# Consigne
Dans l'extrait ci-dessous sur la médecine personnalisée, reproduisez à l'identique le passage qui va de « O.G. : Absolument . » jusqu'à « beaucoup plus chers. ».

# Extrait
· · · · ·

Si vous voulez être efficace dans ces disciplines, vous devez comprendre la partie science des données. Vous devez avoir vous-même certaines compétences en bioinformatique plutôt que de compter sur quelqu'un d'autre pour s'occuper de cette partie.

SIB : Pensez-vous que la demande croissante en médecine personnalisée augmente le besoin en sciences des données en général ?

O.G. : Absolument . La médecine personnalisée est une autre façon de désigner la médecine sur mesure ou à la carte. Tout ce qui est personnalisé est plus complexe. Imaginez qu'il y ait un mouvement majeur dans la société en faveur des vêtements sur mesure. Aujourd'hui, tous les produits de consommation sont fabriqués en série, mais autrefois, on allait chez le tailleur pour tout faire faire sur mesure. À bien des égards, c'était mieux : les vêtements étaient de meilleure qualité, mieux ajustés, etc. C'étaient des vêtements pour la vie, faits spécialement pour vous et que vous répariez au fil du temps. Mais ils étaient bien sûr beaucoup plus chers.

· · · · ·

Entrées enregistrées
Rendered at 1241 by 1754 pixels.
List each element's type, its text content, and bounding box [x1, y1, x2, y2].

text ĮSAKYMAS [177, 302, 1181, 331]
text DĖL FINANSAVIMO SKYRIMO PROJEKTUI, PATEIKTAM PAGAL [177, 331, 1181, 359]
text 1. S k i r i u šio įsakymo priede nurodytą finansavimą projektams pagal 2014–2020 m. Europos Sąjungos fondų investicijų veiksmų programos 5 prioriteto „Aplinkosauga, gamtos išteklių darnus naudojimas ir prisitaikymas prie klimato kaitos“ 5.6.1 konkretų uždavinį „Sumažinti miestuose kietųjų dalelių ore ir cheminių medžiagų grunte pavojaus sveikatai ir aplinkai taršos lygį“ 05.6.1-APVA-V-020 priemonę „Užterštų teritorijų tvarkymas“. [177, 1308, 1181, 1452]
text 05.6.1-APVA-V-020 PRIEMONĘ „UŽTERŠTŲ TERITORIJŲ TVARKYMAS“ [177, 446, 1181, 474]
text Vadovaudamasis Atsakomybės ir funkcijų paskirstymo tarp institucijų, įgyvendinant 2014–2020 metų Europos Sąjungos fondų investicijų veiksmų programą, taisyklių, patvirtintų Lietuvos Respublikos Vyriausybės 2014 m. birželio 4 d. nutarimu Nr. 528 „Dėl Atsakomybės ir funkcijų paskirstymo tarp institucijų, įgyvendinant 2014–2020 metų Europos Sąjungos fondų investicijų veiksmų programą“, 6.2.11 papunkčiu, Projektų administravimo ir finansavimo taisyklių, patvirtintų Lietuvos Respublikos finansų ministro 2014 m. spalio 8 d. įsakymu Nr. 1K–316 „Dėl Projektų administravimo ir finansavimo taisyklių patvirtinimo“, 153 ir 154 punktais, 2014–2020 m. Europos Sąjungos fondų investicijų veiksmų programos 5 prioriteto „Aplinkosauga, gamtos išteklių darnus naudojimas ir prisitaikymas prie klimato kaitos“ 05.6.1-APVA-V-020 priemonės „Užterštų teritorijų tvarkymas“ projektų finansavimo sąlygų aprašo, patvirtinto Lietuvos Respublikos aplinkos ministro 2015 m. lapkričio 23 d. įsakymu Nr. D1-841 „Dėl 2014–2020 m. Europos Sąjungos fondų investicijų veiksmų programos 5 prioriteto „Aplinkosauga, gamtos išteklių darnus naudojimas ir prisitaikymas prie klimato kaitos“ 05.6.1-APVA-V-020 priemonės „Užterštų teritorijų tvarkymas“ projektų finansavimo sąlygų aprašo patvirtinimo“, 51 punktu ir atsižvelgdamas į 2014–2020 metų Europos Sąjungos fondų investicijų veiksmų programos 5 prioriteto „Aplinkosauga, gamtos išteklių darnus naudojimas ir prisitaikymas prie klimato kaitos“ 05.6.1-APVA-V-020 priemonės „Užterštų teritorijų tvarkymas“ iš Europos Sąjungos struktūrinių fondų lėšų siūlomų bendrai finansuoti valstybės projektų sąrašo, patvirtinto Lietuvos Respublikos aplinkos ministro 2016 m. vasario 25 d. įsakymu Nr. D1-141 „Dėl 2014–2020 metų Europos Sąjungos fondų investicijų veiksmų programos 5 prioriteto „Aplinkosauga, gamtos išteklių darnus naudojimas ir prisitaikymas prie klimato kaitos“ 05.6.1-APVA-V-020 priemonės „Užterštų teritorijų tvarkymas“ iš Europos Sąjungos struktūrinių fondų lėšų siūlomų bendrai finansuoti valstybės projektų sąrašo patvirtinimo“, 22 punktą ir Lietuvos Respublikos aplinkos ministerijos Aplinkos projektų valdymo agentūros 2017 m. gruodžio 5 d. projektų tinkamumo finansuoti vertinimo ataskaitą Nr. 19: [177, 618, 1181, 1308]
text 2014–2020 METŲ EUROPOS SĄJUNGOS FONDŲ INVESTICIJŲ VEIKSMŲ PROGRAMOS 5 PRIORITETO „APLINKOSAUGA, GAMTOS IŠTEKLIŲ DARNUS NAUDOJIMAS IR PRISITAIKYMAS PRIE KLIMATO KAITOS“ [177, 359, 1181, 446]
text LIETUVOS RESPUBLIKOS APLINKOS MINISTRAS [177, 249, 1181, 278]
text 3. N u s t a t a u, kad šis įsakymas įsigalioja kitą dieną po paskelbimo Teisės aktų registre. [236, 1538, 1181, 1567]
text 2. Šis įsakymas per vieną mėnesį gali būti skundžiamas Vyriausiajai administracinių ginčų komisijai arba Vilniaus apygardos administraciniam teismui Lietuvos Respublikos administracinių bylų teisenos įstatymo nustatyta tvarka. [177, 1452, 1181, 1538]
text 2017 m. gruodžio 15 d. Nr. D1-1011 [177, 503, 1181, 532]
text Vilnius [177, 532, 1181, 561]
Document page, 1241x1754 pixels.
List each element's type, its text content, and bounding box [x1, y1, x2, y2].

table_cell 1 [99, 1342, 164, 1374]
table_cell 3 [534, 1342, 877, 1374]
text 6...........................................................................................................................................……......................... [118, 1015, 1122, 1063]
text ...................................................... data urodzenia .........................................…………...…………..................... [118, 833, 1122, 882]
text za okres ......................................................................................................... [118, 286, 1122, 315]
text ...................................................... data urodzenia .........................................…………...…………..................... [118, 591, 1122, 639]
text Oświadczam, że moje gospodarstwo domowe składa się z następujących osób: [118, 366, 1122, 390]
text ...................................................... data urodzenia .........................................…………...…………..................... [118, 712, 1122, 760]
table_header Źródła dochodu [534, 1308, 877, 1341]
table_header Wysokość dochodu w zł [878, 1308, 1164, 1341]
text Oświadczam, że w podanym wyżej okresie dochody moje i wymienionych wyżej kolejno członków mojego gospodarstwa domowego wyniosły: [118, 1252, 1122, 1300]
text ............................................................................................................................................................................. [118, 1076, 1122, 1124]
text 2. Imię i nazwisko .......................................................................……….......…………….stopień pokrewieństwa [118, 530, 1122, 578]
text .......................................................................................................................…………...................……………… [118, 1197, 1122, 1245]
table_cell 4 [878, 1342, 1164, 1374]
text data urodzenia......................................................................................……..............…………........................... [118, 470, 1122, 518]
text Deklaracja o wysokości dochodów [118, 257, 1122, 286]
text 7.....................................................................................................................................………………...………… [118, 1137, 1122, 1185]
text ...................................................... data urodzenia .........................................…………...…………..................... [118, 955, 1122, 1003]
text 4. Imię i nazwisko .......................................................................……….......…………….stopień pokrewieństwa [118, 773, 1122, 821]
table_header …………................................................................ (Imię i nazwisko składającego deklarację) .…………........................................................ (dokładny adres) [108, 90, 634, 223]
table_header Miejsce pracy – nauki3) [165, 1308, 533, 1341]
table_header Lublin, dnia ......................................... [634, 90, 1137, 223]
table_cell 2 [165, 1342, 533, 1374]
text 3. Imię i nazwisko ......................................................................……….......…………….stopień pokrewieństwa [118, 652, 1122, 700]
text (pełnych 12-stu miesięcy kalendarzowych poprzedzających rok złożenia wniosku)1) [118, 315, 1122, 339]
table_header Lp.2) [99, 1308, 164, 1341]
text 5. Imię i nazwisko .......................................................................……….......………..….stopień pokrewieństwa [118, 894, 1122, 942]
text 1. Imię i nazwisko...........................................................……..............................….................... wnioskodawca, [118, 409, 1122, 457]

· · · · ·

# Corrigé
O.G. : Absolument . La médecine personnalisée est une autre façon de désigner la médecine sur mesure ou à la carte. Tout ce qui est personnalisé est plus complexe. Imaginez qu'il y ait un mouvement majeur dans la société en faveur des vêtements sur mesure. Aujourd'hui, tous les produits de consommation sont fabriqués en série, mais autrefois, on allait chez le tailleur pour tout faire faire sur mesure. À bien des égards, c'était mieux : les vêtements étaient de meilleure qualité, mieux ajustés, etc. C'étaient des vêtements pour la vie, faits spécialement pour vous et que vous répariez au fil du temps. Mais ils étaient bien sûr beaucoup plus chers.